*DATASET*
-----

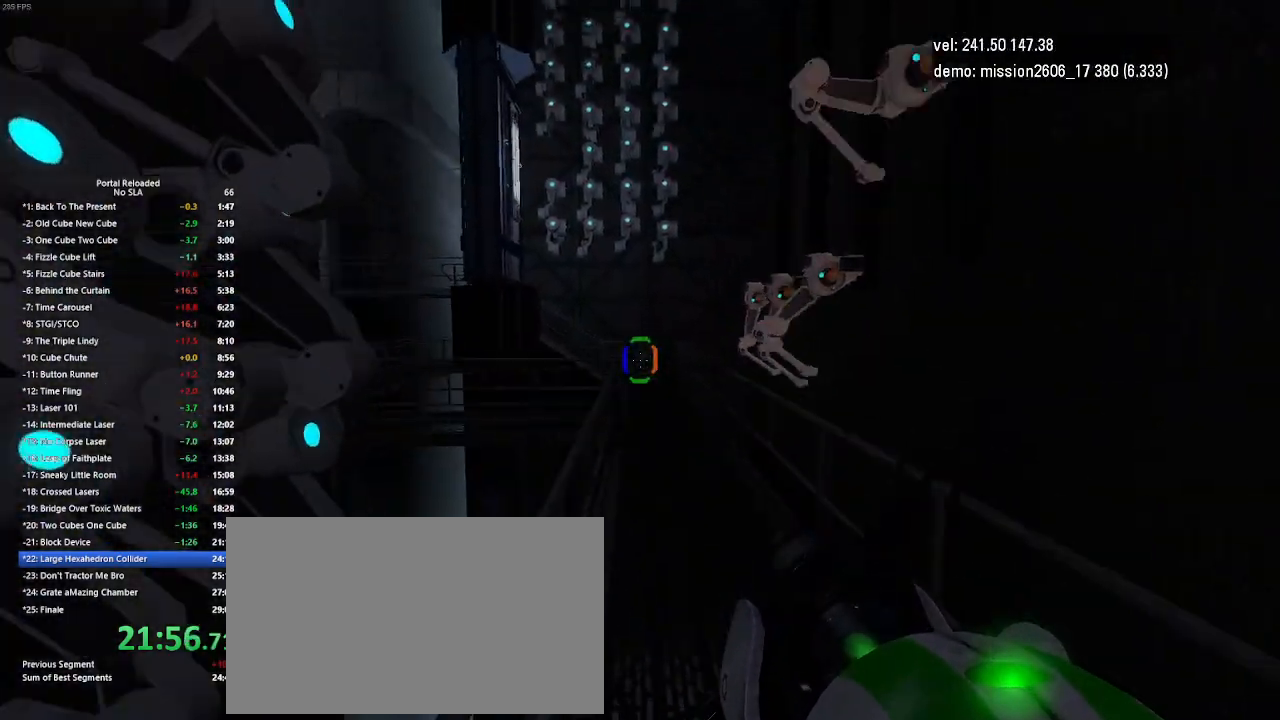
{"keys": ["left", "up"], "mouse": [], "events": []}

-----

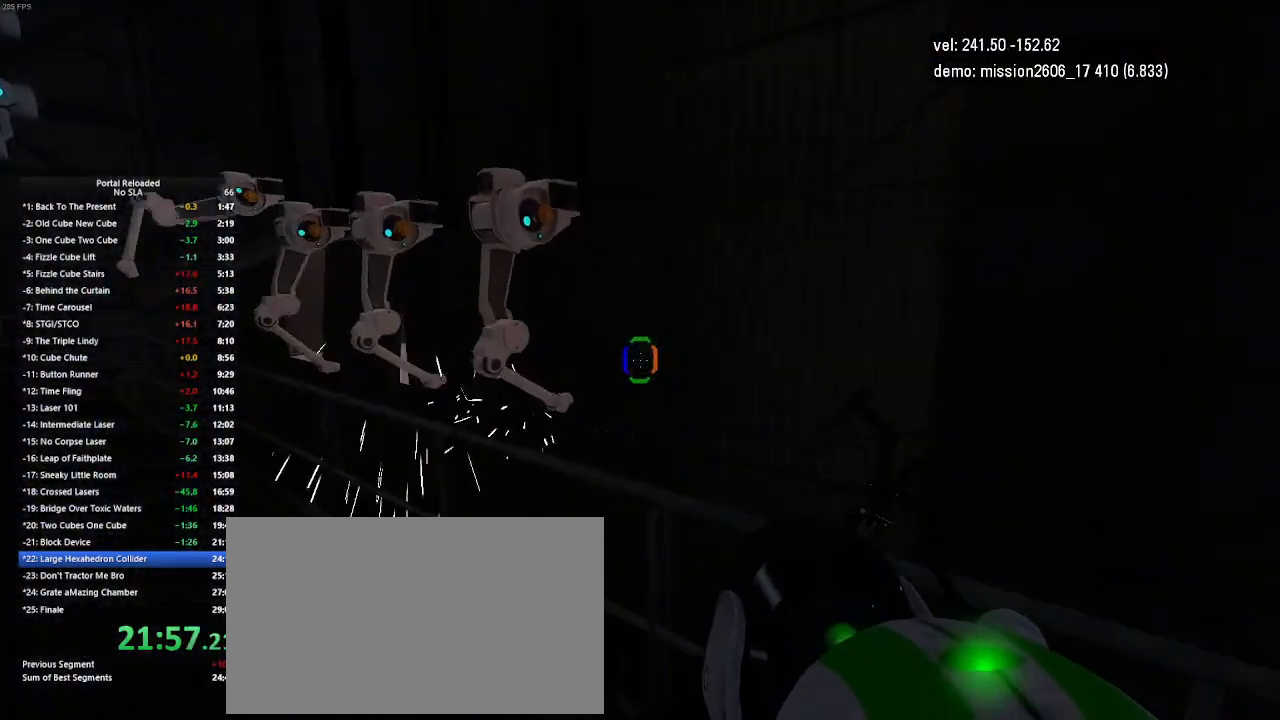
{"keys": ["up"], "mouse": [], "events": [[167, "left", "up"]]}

-----

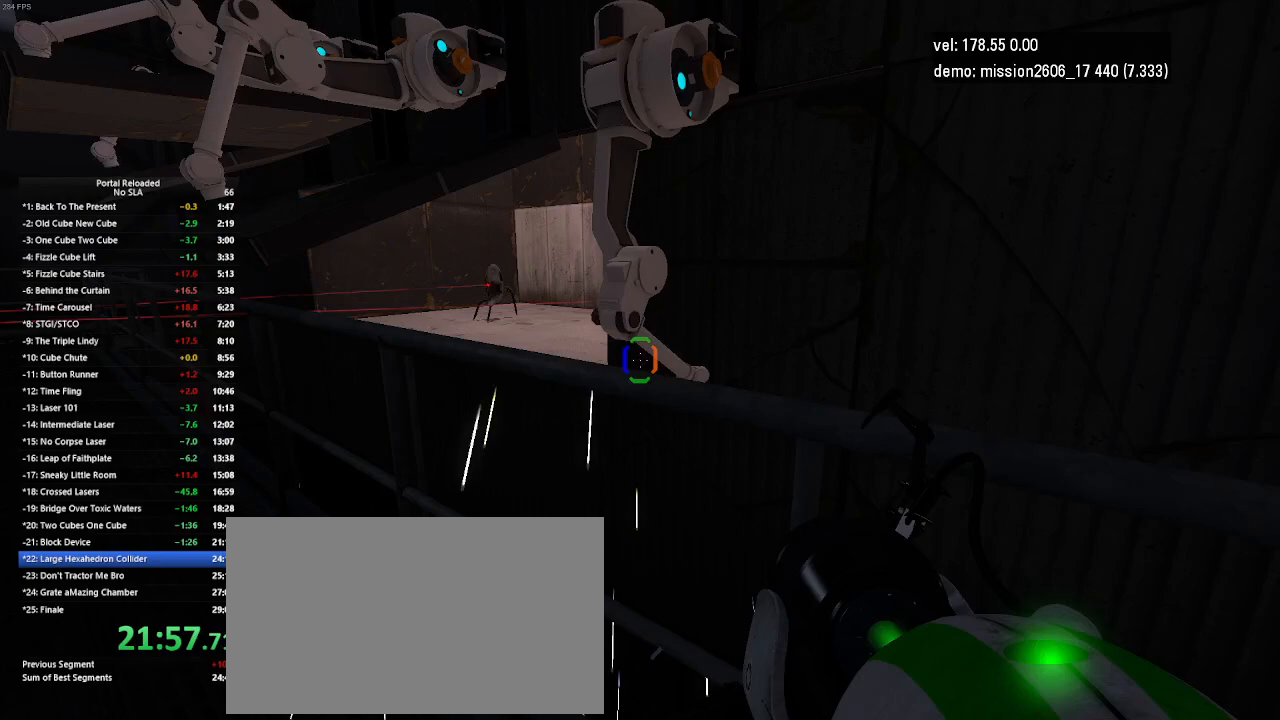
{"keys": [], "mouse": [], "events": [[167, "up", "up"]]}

-----

*WORK ITEM*
Of all the entries above, how many lines contain "left"? Give the number alone.

*THE COMPLETED TASK*
2